PENGUBURAN
Aku mengutuki cincin kawinnya papaku. Kupungut cincin itu dari jarak jauh, sejauh yang bisa kulakukan, dengan jepit yang kuambil di dapur. Di tangan sebelah ada kantong plastik ukuran besar yang muat jepitan itu. Selain cincin petaka itu, tentu saja kubuang juga jepitan itu. Akan kujadikan satu dengan jenasah papaku di peti mati.
Air mataku bercucuran ketika aku sampai di tempat penjualan peti mati. Sepertinya aku harus memutuskan sendiri peti apa dan harga berapa. Karena mamaku sekarang diopname sebagai pasien virus Corona. Kasihan juga mamaku, dia diisolasi sehingga tidak bisa memberikan penghormatan terakhir kepada jenasah papaku.
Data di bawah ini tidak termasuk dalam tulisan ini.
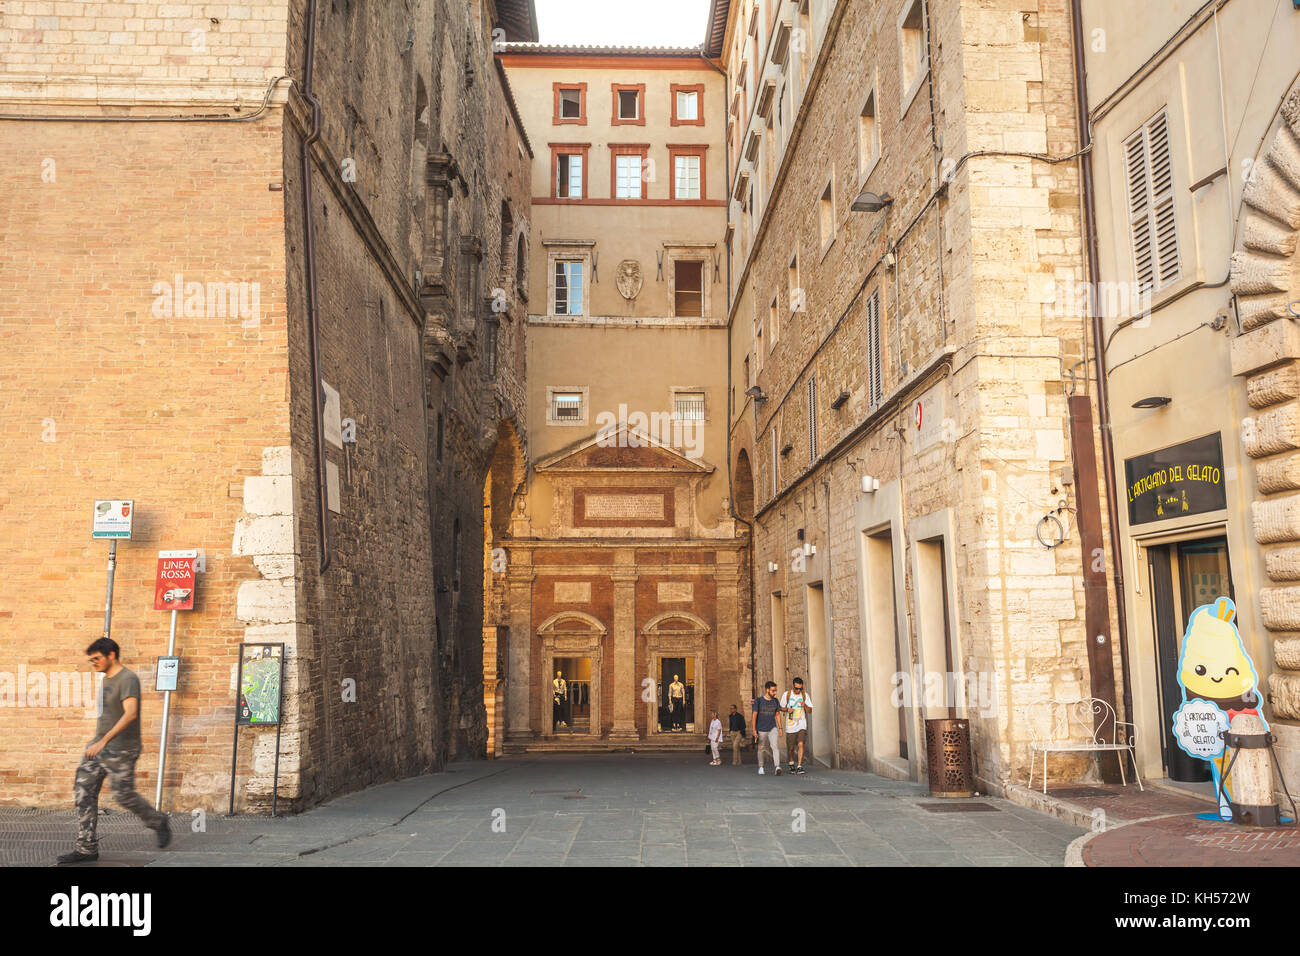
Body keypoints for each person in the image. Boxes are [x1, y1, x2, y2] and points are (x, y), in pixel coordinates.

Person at [57, 638, 171, 864]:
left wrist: (103, 741)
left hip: (122, 749)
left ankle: (157, 821)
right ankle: (87, 848)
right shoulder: (106, 679)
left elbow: (130, 714)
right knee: (83, 791)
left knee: (124, 796)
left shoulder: (128, 679)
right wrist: (96, 741)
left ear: (111, 655)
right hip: (99, 746)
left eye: (97, 658)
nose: (94, 663)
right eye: (91, 660)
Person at [781, 676, 813, 774]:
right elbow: (781, 707)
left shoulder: (804, 695)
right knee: (791, 748)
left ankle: (799, 766)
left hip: (801, 724)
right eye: (796, 688)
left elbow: (810, 711)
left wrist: (805, 705)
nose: (798, 690)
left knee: (801, 744)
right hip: (790, 725)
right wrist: (787, 709)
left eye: (800, 688)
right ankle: (791, 763)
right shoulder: (787, 694)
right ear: (793, 686)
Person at [752, 681, 784, 775]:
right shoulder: (759, 701)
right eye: (773, 691)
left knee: (775, 746)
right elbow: (754, 715)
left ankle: (777, 767)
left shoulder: (775, 701)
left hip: (772, 728)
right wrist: (754, 730)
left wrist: (780, 728)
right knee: (761, 748)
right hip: (761, 729)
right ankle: (761, 767)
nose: (775, 692)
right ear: (767, 690)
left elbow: (777, 714)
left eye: (775, 691)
Segera saja peti mati yang berisi cincin itu aku antarkan ke ruang jenasah di rumah sakit. Tidak berapa lama peti mati itu sudah dikeluarkan dalam keadaan tertutup. Bahkan aku tidak bisa melihat rupa jenasah papaku tercinta. Aku menahan rasa pilu yang menendang-nendang seantero lubuk hatiku. Tanpa teman, tanpa saudara, tanpa pendeta, bahkan tanpa mama aku ke liang kubur. Tak sempat aku membeli bunga tabur ataupun minyak wangi. Selamat tinggal papaku. Aku berdoa tanpa kata.